The result is an igraph.Graph plus a pandas DataFrame of edges, handy for direct downstream analysis (centrality, communities, layouts).

What you'll see

Loaded 10 tweets.
Graph: 5 nodes, 6 edges.

Edges (source, target, weight):
source target weight
#ai #climate 1
#ai #data 1
#ai #ml 2
#ai #python 3
#data #ml 1
#data #python 2

The code

Each row carries exactly two hashtags so co-occurrences are unambiguous. The corpus mixes five hashtags across ten rows; the pair #ai #python recurs three times, producing the heaviest edge:

_ROWS = [
('2022-01-01T00:00:00', 'tech roundup #ai #python'),
('2022-01-01T01:00:00', 'data team update #ai #python'),
('2022-01-01T02:00:00', 'new dataset #ai #data'),
('2022-01-01T03:00:00', 'ml notes #ai #ml'),
# ...5 more rows...
('2022-01-01T09:00:00', 'climate paper #ai #climate'),
]

The analytic returns a tuple (edge_df, graph), so unpacking is part of the idiom:

from whistlerlib import Context

ctx = Context('processes', 'localhost', 8786)
ds = ctx.load_csv(
filen=csv_path,
meta={
'column_mapping': {'date_column': 'Date', 'text_column': 'text'},
'file_encoding': 'utf-8',
},
num_partitions=2,
)
print(f'Loaded {ds.tweet_count()} tweets.')

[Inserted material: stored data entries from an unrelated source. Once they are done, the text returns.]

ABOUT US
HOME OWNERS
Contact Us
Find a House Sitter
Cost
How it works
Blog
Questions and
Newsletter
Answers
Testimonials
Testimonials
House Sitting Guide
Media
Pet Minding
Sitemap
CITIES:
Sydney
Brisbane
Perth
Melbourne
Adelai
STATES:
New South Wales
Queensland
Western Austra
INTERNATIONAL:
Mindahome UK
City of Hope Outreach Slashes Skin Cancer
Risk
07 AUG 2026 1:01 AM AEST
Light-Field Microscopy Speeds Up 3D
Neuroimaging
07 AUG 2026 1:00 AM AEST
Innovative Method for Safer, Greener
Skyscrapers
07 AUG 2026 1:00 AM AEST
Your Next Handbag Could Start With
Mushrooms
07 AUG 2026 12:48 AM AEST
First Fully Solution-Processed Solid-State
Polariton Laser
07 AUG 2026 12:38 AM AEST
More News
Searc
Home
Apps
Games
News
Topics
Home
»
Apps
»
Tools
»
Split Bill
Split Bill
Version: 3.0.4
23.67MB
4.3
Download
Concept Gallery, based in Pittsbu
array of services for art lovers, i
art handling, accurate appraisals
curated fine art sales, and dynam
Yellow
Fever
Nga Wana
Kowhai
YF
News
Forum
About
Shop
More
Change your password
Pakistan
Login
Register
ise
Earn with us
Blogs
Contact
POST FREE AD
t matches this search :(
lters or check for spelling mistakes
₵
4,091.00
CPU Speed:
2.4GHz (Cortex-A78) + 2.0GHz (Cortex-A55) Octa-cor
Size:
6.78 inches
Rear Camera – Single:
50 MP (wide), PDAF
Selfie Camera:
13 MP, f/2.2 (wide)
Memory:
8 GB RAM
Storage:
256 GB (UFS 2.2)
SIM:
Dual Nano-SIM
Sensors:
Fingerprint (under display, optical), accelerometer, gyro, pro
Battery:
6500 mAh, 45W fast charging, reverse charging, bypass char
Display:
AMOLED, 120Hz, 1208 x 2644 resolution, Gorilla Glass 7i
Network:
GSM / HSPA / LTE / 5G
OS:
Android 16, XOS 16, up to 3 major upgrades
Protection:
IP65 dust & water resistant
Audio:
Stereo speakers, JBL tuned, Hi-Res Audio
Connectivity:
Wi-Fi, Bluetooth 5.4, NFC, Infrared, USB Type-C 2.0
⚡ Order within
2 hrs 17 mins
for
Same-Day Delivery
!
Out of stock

edges_df, graph = ds.hashtag_weighted_coonet()
print(f'Graph: {graph.vcount()} nodes, {graph.ecount()} edges.')
print(edges_df.to_string(index=False))

hashtag_weighted_coonet() runs a per-partition extractor that emits edge tuples for each pair of hashtags co-appearing in a row, the compute_weighted_coonet base primitive reduces partial edge lists and sums weights, then sorts edges and nodes locally for determinism. The pandas DataFrame edges_df exposes (source, target, weight); the igraph.Graph is ready for centrality, community detection, or layout calls.

The full file (including the tempfile setup and CLI shim) is at examples/05-hashtag-coonet/example.py.

Run it

# From examples/05-hashtag-coonet/, bring up a local Dask cluster, run the example, tear it down.
docker compose -f ../../docker/docker-compose.yml up -d
python example.py
docker compose -f ../../docker/docker-compose.yml down